Problema breve - Cita literalmente el fragmento del texto sobre el reencuentro que va de "Para las malas." a "que eres tonta.", ambos incluidos.

Últimamente, mi día a día me da cancha para muchas reflexiones.
Para las buenas.
Para las malas.
Aunque en realidad creo que todas las reflexiones sirven para algo. Para no volver a pisar esa piedra. O para volver a pisarla, pero al menos sabiendo que eres tonta.
Ayer, tiene sus respuestas, siguiendo a escondidas a las preguntas. Pero precisamente, allí es donde tienen que seguir, al menos por ahora. Allí, en incógnita. En no se sabe dónde, aunque en un mes todo esté claro.
Vino por mí. Después de tanto tiempo. Aún recuerdo la última vez; hacía sol y calor, pero de ese calor suave, incipiente, para el que hace falta una chupa de cuero. Estaba recostado sobre la pared de la biblioteca, escuchando música, con ese aire de chuloputas que tanto le gusta y tanto me encanta, aunque no vaya a admitirlo, ni siquiera aquí.
De eso hace meses.
Y de repente, venía otra vez a ese lugar que había dolido tanto, sólo por mí.
Sólo.
Cuando le encontré, después de veinte mil cambios en el lugar de encuentro, tuve que sujetarme un poco. Joder, es que venía guapísimo. Aún me maravilla la capacidad que tiene para hacerme perder los papeles, después incluso de que me haya aprendido cada centímetro de su piel.
Nos montamos en el metro, charlando. De todo, de nada. Con la punta de su nariz rozando la mía.
Y entonces tuvimos que hacer un trasbordo, y en el banco fue cuando lo dijo.

Lista de registros -
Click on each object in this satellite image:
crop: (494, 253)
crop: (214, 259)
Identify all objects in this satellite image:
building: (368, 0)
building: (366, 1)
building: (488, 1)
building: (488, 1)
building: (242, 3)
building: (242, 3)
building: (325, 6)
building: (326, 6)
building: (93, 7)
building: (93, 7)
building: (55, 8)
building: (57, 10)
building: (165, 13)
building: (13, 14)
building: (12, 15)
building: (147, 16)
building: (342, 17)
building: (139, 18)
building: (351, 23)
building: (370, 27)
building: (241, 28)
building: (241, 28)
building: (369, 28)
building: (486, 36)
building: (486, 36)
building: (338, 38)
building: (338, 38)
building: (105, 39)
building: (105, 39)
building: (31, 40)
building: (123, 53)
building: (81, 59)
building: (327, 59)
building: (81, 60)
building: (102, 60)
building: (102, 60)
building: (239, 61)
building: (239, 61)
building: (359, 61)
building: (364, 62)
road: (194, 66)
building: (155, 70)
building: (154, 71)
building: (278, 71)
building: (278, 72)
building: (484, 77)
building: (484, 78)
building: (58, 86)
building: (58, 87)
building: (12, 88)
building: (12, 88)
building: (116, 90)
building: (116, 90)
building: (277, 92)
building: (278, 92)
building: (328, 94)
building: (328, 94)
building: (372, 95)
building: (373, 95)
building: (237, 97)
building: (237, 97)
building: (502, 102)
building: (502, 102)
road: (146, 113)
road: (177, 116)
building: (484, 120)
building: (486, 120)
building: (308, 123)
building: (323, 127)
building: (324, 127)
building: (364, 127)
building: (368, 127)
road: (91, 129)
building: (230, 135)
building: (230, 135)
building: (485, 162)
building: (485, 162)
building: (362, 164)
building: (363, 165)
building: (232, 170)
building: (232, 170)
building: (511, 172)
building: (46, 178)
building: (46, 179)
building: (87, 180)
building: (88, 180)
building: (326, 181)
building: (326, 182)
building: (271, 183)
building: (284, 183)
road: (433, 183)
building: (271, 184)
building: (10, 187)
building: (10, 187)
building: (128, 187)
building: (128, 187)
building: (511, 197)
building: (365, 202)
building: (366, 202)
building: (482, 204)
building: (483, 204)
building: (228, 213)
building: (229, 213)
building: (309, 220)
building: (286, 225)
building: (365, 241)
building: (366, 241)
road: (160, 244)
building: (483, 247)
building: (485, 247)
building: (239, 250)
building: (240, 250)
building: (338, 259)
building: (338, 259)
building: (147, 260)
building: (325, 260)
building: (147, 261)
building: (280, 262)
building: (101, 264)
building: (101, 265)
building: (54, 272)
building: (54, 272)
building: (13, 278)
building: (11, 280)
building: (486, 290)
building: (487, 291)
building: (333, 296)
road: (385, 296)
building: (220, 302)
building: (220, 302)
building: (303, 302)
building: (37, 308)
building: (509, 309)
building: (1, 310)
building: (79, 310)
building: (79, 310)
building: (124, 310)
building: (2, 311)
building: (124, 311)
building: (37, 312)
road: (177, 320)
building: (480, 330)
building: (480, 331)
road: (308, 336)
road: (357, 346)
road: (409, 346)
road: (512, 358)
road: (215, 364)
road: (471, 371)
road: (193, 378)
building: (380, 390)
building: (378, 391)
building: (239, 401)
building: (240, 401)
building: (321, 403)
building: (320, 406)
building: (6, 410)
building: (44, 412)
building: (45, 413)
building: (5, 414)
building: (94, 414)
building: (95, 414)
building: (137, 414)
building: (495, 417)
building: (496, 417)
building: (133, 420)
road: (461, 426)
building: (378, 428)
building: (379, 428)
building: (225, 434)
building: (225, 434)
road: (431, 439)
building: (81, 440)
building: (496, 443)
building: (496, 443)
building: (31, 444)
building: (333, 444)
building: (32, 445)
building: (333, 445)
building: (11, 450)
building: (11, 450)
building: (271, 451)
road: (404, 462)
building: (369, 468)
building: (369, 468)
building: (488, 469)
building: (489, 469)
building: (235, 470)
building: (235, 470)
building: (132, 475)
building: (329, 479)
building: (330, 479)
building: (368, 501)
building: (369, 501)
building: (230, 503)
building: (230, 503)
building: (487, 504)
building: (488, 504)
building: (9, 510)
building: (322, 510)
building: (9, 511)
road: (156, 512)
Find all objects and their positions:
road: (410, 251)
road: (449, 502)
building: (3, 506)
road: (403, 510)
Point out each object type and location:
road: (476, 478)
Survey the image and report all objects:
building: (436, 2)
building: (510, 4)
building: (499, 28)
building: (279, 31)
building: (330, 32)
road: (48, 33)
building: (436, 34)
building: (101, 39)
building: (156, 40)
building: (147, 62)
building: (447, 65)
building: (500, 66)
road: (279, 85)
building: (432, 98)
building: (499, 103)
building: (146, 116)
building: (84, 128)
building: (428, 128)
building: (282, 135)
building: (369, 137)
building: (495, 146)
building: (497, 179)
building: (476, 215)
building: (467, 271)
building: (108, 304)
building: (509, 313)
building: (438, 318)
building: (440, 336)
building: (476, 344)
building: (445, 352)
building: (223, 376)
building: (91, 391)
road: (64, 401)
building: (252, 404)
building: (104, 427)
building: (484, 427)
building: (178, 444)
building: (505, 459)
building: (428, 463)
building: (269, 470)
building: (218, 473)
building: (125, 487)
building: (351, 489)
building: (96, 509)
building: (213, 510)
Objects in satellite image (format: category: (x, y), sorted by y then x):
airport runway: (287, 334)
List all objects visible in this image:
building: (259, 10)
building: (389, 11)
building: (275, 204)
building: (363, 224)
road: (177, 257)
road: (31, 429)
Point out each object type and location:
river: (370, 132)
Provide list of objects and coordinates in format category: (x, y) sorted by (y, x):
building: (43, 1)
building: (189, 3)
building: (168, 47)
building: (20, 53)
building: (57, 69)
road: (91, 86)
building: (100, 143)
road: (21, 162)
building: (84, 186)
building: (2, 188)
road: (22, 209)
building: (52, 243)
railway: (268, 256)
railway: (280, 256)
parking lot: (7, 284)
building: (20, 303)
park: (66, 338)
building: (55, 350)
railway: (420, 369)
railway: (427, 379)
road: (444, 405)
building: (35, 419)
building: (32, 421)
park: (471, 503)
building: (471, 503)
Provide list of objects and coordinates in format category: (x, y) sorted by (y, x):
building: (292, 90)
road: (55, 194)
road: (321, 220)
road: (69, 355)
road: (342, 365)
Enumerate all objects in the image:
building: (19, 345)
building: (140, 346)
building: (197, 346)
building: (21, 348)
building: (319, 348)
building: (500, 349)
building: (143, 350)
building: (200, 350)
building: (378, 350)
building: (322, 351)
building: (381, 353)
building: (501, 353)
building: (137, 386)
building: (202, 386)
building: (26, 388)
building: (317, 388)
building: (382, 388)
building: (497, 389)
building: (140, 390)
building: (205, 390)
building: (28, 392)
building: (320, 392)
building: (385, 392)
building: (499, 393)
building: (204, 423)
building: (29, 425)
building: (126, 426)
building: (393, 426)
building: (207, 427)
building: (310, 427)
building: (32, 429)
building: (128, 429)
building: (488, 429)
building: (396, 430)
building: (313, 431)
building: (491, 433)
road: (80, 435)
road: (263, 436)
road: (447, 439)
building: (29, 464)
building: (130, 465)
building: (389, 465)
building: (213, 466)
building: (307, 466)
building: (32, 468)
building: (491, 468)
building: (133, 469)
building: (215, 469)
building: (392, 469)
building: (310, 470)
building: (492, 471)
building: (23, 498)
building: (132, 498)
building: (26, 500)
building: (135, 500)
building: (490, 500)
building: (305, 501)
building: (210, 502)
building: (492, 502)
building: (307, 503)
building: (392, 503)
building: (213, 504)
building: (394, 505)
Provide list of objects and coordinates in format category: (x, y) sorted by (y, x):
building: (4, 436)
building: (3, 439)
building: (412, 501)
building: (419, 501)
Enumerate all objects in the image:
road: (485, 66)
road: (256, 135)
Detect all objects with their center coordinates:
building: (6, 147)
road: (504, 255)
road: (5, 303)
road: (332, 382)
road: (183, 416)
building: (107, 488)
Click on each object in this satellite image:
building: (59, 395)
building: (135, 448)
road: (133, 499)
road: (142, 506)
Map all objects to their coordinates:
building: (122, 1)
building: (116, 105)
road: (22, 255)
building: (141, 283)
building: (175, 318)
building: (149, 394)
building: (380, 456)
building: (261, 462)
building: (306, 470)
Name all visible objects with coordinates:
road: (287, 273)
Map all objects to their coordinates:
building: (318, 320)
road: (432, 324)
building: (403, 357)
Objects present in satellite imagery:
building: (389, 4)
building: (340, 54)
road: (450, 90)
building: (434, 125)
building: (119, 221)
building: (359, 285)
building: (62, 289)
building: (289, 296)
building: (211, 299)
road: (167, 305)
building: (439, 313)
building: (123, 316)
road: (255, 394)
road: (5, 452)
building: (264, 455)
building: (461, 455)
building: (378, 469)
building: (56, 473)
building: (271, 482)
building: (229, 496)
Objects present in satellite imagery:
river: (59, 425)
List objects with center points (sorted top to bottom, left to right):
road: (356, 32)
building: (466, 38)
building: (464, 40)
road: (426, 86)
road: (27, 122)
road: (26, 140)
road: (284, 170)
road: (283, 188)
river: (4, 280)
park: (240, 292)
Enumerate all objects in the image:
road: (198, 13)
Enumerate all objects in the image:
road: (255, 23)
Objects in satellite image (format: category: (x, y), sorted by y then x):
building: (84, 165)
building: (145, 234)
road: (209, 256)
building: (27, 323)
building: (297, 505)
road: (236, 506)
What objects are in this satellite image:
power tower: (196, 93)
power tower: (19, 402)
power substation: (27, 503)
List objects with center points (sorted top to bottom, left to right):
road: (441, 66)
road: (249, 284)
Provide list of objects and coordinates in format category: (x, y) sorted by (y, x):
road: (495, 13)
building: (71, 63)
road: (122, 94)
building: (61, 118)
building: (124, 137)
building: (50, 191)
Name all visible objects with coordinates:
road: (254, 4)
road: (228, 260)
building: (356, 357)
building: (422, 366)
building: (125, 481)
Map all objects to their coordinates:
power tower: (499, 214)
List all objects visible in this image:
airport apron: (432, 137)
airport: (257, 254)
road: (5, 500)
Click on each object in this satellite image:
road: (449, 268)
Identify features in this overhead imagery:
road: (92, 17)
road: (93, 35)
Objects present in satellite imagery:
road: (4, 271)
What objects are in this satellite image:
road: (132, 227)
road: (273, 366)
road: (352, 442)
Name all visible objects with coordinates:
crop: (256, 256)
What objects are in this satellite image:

Resultado obtenido -
Para las malas.
Aunque en realidad creo que todas las reflexiones sirven para algo. Para no volver a pisar esa piedra. O para volver a pisarla, pero al menos sabiendo que eres tonta.